VII. Une indemnité de conseil d'office pour la procédure d'appel d'un montant de 1'355 fr. 40, TVA et débours inclus, est allouée à Me Xavier Oulevey.
VIII. Les frais d'appel, par 7'977 fr. 60, y compris les indemnités allouées aux défenseur et conseil d'office sous chiffres VI et VII ci-dessus, sont mis à la charge d’N.________.
IX. N.________ ne sera tenu de rembourser à l’Etat le montant des indemnités en faveur de son défenseur d’office et du conseil d’office de la partie plaignante que lorsque sa situation financière le permettra.

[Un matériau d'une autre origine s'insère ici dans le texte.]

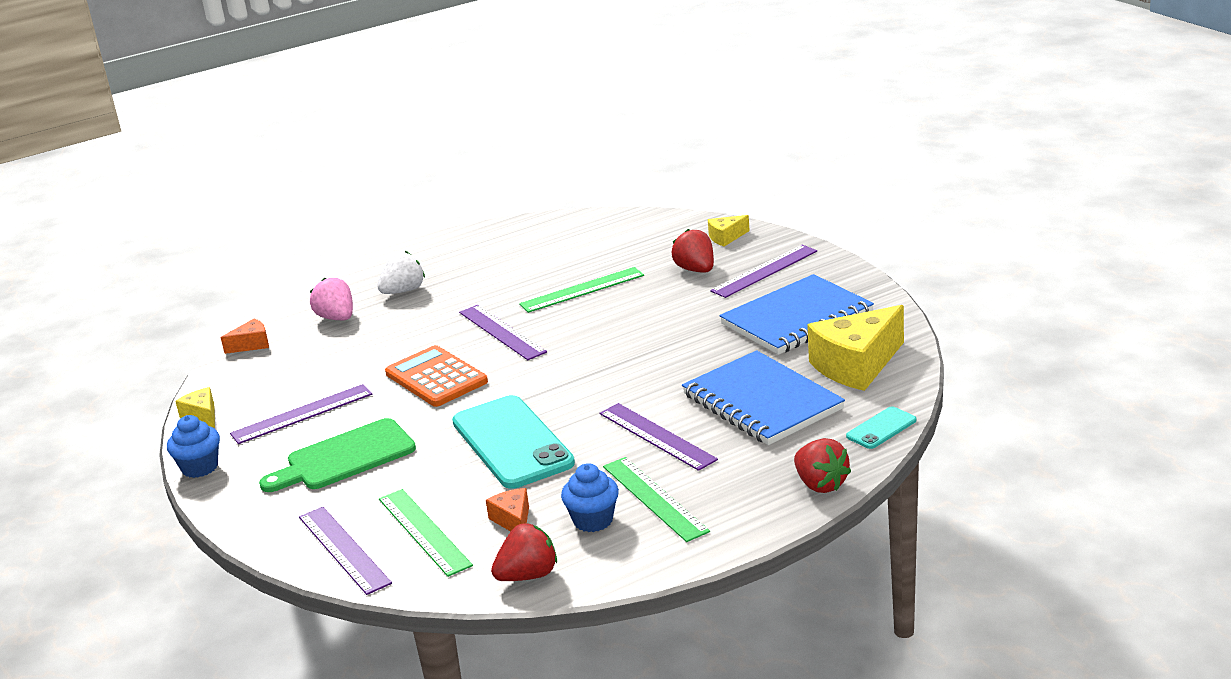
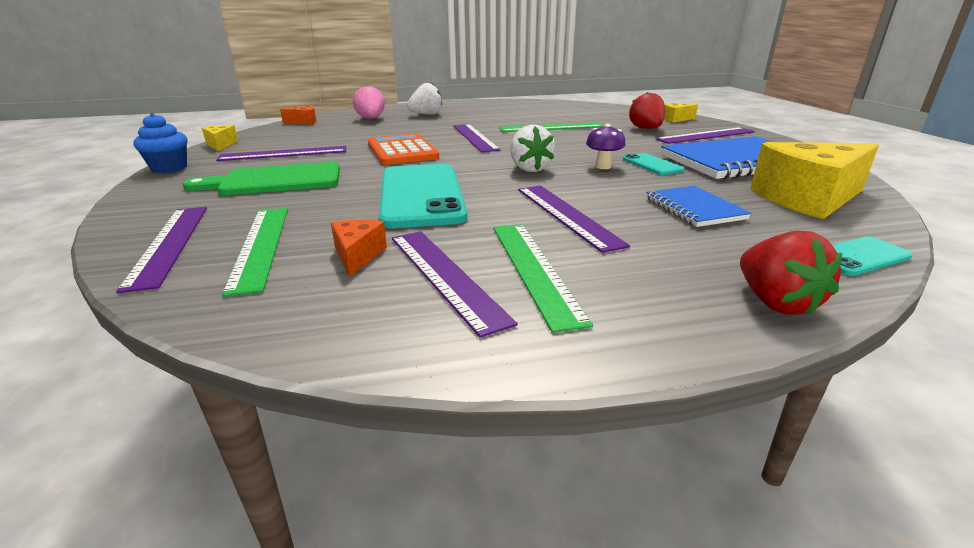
camera: 15 degrees right, 0 degrees up
red strawberry [491,523,557,581] -> none
blue cupcake [561,463,619,532] -> purple ruler [392,231,518,338]
blue notebook [682,350,845,445] -> blue notebook [646,186,751,227], size x0.54
none -> white strawberry [510,124,555,172]
none -> purple mushroom [586,124,626,169]
none -> turquoise phone [623,153,685,175]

La présidente : La greffière :
Du
Le jugement qui précède, dont le dispositif a été communiqué par écrit aux intéressés le 11 septembre 2017, est notifié, par l'envoi d'une copie complète, à:
- Me Sarah El-Abshihy, avocate (pour N.________),
- Me Xavier Oulevey, avocat (pour W.________),
- Ministère public central,
et communiqué à :
- Mme la Présidente du Tribunal criminel de l'arrondissement de Lausanne,
- M. le Procureur de l'arrondissement de Lausanne,
- Office d'exécution des peines,
- Service de la population, secteur étrangers,
- Secrétariat d’Etat aux Migrations,
- Prison de La Croisée,
par l'envoi de photocopies.
Le présent jugement peut faire l'objet d'un recours en matière pénale devant le Tribunal fédéral au sens des art. 78 ss LTF (loi du 17 juin 2005 sur le Tribunal fédéral – RS 173.110). Ce recours doit être déposé devant le Tribunal fédéral dans les trente jours qui suivent la notification de l'expédition complète (art. 100 al. 1 LTF).
En vertu de l’art. 135 al. 3 let. b CPP, le présent jugement peut, en tant qu'il concerne l’indemnité d’office, faire l’objet d’un recours au sens des art. 393 ss CPP devant le Tribunal pénal fédéral (art. 37 al. 1 et 39 al. 1 LOAP [Loi fédérale du 19 mars 2010 sur l’organisation des autorités fédérales; RS 173.71]. Ce recours doit être déposé devant le Tribunal pénal fédéral dans un délai de dix jours dès la notification de l’arrêt attaqué (art. 396 al. 1 CPP).